First, simply because the contents of the bag aren't held in any kind of stasis. A fireball spell is somehow put in? The spell of duration “instantaneous” is over now. It won't be there later, “waiting” to be brought back.
So what would happen with successfully (see below!) chucking fireballs in, is burning up any flammable contents of the bag (they're unattended, sitting there in the pocket dimension, and won't benefit from the PC's own saving throws, after all), and the fireball being done. Opening the bag later will just have… nothing… happen, while the intended target of the fiery destruction looks at the bag-holder funny.

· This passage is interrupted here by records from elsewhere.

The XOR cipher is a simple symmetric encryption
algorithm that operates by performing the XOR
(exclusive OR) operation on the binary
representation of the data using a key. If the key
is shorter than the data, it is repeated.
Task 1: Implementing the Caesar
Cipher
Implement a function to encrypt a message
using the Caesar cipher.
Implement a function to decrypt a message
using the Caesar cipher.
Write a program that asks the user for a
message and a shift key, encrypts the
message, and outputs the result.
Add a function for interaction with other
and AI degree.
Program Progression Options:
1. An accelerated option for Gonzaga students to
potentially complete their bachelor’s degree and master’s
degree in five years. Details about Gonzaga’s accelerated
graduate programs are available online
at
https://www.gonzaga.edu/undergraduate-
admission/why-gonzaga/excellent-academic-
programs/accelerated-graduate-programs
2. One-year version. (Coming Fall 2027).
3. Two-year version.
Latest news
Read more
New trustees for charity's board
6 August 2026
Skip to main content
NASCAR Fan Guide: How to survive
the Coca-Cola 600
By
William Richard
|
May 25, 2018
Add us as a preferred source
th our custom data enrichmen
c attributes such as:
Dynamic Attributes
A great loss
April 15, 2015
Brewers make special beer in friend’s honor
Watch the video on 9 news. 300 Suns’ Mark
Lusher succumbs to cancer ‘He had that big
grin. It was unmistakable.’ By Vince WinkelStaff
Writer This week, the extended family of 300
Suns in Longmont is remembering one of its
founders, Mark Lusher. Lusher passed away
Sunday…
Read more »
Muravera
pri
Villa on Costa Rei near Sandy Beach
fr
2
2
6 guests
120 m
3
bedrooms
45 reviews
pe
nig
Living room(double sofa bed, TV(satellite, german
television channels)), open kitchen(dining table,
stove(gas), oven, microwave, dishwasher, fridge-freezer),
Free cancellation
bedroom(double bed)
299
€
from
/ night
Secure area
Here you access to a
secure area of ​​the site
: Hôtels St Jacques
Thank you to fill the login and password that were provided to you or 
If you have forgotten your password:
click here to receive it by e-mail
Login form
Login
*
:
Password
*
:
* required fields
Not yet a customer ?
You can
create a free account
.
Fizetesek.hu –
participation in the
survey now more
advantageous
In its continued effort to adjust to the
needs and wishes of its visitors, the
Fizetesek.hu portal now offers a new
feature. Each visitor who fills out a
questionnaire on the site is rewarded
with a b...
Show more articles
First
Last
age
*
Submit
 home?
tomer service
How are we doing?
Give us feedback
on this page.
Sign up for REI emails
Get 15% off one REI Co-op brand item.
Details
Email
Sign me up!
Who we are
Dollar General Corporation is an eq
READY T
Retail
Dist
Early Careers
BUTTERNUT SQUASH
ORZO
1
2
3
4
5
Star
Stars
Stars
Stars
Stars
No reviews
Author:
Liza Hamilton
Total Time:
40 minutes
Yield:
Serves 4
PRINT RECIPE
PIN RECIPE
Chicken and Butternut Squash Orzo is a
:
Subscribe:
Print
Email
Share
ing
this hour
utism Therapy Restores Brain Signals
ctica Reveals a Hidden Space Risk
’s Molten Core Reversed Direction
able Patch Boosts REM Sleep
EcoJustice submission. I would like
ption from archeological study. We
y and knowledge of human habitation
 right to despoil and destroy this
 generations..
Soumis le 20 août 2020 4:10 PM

(That's assuming that filling a bag of holding with fireballs doesn't count as the bag being “overloaded, pierced, or torn”, which would additionally spread the contents' ashes across the Astral plane.)
Similarly for other spells of instantaneous duration.
But that is only the least of the hurdles to overcoming this.
The second, more important problem is that the bag doesn't permit free-flowing movement between dimensions anyway, so spells can't be cast into it in the first place for lack of line of sight. The trouble is that the bag's mouth isn't a portal that allows free passive movement of items/air/material/explosions between the bag-owner's dimension and the pocket dimension. The mouth is a magical surface of some kind that is activated only by a creature actively putting or taking objects. (Notice that an action is required to add and retrieve objects, and that the contents of a bag won't spill out if you turn it upside-down.)
This means that, even if a spell is somehow successfully cast “into” the bag (perhaps the caster jumps in briefly?), something like a delayed blast fireball or a similar injurious spell with a convenient timer won't “spew” out of the mouth of the bag at the determined time. Instead, such spells will just take effect in the pocket dimension, never passing out of the bag.